### About this exercise
The number needed is how many lines of the data hold the string "lymphoma". Give that number and nothing more.

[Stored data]
------

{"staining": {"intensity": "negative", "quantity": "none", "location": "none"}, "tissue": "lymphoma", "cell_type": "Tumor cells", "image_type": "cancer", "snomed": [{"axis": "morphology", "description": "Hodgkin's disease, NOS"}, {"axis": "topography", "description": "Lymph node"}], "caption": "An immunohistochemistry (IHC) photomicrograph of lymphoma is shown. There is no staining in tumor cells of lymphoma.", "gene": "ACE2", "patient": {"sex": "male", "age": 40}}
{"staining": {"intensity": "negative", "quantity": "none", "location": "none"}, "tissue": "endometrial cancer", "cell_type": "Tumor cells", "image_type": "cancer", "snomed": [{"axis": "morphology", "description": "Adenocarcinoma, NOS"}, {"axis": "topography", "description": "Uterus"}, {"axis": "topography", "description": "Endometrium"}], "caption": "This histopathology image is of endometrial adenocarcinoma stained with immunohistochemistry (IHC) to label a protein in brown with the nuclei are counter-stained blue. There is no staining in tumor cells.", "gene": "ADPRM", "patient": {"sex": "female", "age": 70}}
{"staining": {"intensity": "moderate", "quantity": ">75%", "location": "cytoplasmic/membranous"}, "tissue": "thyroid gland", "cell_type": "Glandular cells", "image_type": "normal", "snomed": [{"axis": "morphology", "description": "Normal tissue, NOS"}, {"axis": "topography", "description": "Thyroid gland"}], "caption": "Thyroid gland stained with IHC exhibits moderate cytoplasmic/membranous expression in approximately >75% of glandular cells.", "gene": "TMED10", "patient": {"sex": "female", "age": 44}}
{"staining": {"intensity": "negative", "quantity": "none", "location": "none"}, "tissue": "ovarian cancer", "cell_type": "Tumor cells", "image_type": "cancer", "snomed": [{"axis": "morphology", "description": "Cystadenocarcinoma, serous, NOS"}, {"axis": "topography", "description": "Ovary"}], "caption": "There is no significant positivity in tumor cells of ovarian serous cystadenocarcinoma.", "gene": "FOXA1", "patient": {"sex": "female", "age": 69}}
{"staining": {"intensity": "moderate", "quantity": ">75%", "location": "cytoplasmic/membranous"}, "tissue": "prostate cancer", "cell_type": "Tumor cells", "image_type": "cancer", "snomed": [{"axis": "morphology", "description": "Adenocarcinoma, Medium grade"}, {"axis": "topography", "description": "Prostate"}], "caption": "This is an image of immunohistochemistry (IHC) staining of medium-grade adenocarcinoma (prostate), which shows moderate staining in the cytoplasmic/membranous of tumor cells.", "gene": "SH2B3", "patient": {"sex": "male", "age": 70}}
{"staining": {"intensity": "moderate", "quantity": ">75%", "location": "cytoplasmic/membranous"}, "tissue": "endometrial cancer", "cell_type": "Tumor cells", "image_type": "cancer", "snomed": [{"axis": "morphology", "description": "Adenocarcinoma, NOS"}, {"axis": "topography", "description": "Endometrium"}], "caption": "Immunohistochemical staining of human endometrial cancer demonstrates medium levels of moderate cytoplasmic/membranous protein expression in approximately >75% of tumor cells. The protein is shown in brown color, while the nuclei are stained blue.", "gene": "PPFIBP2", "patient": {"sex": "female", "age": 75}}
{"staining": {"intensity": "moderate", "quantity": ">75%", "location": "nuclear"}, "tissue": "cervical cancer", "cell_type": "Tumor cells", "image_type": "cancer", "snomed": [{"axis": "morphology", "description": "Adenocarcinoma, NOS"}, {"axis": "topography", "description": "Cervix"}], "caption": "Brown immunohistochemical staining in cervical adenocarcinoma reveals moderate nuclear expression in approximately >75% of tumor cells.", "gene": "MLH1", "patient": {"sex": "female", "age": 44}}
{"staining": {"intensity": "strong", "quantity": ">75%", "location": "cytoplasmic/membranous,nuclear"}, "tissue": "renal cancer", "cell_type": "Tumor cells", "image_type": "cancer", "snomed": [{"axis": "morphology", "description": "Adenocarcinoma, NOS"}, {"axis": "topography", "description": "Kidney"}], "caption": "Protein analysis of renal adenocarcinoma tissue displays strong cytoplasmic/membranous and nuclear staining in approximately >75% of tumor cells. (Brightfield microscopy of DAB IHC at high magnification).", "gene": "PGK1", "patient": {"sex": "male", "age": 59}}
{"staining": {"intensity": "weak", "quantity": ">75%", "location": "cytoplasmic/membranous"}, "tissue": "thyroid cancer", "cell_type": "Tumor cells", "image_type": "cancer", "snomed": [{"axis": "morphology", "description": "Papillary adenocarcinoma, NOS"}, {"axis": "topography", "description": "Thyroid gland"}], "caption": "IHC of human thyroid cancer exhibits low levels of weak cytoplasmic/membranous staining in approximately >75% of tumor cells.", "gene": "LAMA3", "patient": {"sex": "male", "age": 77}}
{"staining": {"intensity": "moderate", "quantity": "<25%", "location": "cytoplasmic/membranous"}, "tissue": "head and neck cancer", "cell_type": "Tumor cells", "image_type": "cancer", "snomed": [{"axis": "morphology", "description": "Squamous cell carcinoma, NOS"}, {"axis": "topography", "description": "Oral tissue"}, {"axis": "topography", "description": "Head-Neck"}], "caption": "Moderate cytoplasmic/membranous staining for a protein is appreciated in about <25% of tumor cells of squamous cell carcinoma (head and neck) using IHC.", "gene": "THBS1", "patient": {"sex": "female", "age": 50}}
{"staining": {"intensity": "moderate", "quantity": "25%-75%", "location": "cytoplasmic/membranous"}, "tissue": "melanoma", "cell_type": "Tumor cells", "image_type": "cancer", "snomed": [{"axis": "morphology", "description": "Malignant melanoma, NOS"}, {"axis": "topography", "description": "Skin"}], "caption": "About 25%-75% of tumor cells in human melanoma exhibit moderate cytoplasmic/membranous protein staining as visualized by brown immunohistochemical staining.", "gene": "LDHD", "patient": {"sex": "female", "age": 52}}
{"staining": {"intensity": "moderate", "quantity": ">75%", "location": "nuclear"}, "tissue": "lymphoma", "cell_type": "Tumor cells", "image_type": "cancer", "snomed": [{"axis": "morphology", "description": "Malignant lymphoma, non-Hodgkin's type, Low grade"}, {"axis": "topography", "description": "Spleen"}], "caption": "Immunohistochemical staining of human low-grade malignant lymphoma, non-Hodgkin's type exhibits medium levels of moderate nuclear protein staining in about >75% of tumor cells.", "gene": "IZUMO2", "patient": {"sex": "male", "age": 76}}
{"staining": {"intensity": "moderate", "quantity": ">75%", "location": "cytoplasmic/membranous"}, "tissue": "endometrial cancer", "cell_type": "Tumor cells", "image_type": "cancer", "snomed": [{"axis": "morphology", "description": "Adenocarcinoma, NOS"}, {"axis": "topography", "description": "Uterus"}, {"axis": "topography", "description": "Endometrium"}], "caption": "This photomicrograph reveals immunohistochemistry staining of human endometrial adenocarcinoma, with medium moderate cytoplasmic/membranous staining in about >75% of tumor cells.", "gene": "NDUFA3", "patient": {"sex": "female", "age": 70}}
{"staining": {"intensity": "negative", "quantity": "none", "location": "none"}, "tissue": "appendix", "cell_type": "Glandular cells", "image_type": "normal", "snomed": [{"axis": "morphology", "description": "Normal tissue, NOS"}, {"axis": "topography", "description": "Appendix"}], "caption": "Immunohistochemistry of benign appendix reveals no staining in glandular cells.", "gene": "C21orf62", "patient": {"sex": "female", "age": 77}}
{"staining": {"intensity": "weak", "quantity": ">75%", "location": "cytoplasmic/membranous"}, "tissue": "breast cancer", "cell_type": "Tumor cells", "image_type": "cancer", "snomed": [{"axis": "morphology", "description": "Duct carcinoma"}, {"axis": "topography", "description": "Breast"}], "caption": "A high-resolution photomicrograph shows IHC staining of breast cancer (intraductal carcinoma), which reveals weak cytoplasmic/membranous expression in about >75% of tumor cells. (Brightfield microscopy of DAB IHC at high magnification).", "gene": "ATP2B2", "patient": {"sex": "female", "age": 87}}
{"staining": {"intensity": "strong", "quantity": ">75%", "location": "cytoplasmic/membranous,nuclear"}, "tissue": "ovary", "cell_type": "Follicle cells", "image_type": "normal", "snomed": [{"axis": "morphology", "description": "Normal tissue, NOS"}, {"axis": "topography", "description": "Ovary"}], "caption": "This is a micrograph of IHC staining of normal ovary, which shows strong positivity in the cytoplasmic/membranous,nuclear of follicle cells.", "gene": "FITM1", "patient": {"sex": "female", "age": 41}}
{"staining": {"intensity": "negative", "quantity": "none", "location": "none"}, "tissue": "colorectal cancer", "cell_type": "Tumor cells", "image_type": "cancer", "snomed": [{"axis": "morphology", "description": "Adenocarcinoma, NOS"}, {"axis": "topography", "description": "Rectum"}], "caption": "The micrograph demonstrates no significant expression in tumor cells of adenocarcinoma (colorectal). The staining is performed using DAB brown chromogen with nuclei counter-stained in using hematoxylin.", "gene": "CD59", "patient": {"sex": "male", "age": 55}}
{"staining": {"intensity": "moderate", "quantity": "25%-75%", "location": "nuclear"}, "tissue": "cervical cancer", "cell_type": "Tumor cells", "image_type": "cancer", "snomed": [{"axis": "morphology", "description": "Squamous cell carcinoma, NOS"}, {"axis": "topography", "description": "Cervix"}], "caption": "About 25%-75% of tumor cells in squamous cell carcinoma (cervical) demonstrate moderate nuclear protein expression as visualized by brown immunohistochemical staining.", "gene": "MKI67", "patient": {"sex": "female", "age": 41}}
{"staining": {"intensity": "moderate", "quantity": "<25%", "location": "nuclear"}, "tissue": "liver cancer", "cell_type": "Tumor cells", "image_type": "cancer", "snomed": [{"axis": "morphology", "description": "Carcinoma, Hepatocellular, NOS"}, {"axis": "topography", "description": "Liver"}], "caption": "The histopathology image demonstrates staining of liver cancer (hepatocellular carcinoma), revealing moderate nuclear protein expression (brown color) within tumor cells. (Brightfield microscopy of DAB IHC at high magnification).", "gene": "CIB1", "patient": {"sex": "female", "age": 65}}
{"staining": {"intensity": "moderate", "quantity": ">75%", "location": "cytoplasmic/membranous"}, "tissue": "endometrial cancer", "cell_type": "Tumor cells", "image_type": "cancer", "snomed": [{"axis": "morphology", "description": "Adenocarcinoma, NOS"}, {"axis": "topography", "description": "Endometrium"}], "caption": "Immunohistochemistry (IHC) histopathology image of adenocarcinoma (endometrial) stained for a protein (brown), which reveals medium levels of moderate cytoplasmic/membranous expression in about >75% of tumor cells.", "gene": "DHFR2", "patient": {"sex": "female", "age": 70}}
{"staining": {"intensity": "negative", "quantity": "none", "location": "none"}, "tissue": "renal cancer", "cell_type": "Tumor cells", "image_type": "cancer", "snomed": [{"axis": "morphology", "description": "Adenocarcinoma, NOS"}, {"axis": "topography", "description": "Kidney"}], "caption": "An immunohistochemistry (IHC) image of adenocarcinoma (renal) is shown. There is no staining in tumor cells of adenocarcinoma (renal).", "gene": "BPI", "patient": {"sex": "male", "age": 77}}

------

### Final answer
2